- _WHAT YOU SHOULD DO_:
Reply only with how many lines of the listing below hold the word "nose".

+--

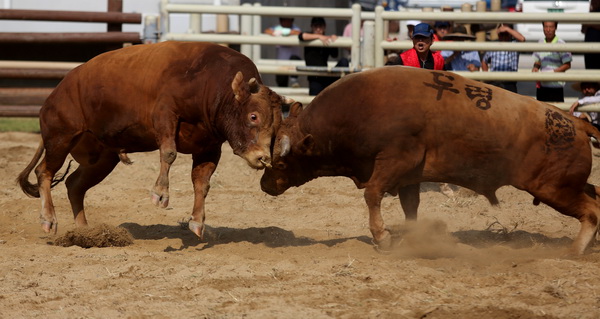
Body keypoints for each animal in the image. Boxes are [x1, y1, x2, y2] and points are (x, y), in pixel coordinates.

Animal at [16, 40, 284, 240]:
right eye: (253, 116)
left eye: (277, 123)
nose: (263, 158)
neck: (208, 82)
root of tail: (54, 94)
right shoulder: (165, 115)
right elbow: (169, 153)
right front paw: (161, 193)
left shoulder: (209, 146)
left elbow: (202, 182)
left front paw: (197, 221)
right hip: (60, 138)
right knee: (44, 173)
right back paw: (49, 219)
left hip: (102, 158)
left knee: (74, 184)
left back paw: (85, 231)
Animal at [260, 67, 600, 255]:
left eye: (281, 163)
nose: (264, 184)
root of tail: (575, 123)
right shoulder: (409, 177)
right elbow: (410, 206)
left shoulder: (394, 161)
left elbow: (372, 194)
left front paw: (383, 237)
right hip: (567, 186)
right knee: (595, 194)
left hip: (554, 188)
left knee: (592, 211)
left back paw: (575, 249)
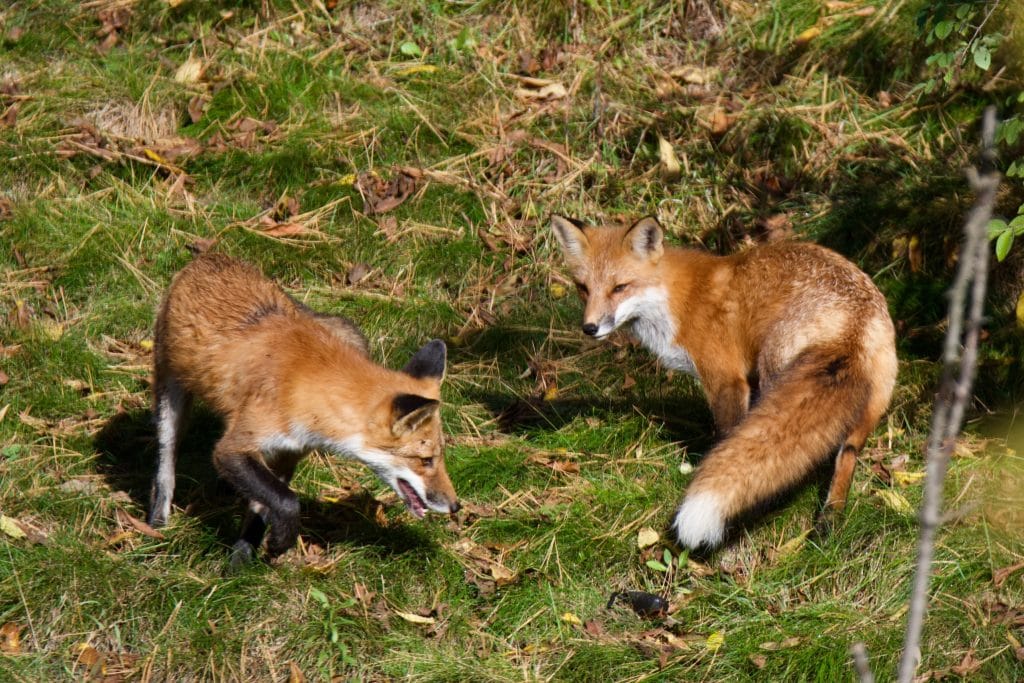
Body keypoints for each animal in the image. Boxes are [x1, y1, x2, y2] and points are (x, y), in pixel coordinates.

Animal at [148, 253, 460, 565]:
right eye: (426, 460)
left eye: (440, 457)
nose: (456, 506)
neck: (306, 391)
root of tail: (211, 256)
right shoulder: (233, 448)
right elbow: (287, 500)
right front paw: (275, 544)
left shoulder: (288, 453)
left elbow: (266, 505)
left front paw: (247, 555)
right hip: (169, 399)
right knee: (165, 466)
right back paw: (156, 524)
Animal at [550, 215, 897, 550]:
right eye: (583, 287)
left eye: (620, 287)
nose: (589, 328)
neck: (675, 302)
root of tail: (850, 324)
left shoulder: (726, 380)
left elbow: (728, 437)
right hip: (868, 406)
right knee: (846, 454)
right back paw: (829, 520)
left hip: (773, 369)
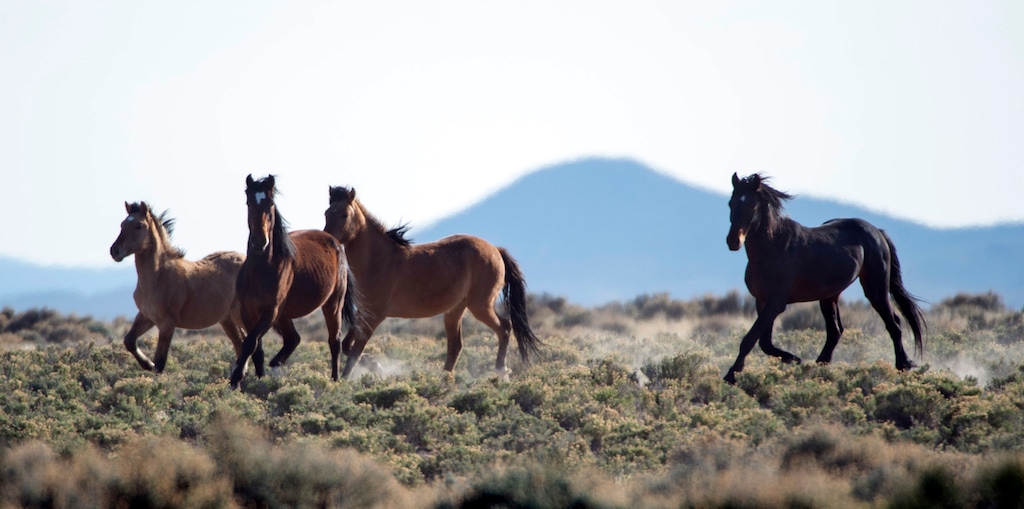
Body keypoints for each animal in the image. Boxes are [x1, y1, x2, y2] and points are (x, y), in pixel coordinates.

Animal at [110, 201, 246, 373]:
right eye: (122, 224)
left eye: (139, 226)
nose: (114, 251)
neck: (159, 276)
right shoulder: (147, 316)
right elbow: (129, 341)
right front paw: (147, 364)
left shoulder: (167, 323)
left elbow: (160, 362)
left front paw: (153, 368)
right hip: (228, 319)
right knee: (241, 344)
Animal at [230, 175, 358, 389]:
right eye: (249, 203)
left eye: (271, 204)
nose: (260, 242)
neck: (261, 269)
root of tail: (335, 241)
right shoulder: (248, 312)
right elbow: (256, 348)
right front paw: (257, 378)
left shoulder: (270, 312)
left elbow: (250, 343)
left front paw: (236, 379)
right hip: (285, 314)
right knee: (293, 339)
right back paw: (276, 363)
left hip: (332, 304)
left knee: (334, 341)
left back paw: (334, 380)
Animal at [324, 186, 542, 379]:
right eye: (326, 213)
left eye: (344, 214)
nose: (328, 240)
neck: (379, 259)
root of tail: (496, 249)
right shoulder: (363, 313)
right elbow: (348, 346)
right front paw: (375, 365)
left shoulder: (374, 316)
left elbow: (354, 354)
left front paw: (345, 382)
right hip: (455, 310)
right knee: (456, 346)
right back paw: (444, 380)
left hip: (480, 305)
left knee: (504, 328)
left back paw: (500, 372)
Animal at [723, 172, 926, 384]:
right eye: (731, 203)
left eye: (752, 206)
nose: (733, 241)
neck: (773, 248)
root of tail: (877, 232)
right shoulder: (762, 302)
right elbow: (764, 342)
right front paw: (794, 359)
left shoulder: (775, 303)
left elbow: (750, 339)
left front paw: (731, 375)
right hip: (829, 296)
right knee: (836, 331)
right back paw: (819, 366)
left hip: (875, 289)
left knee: (893, 323)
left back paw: (903, 366)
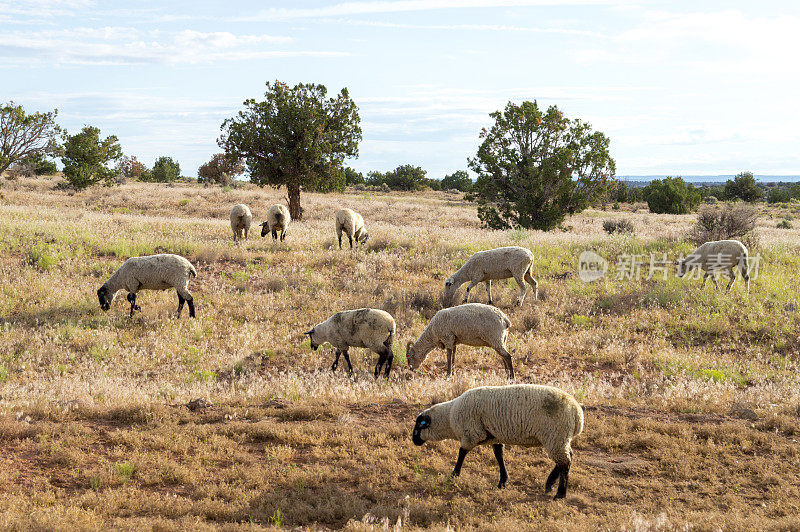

+--

- _YOUR SOLUTION_:
8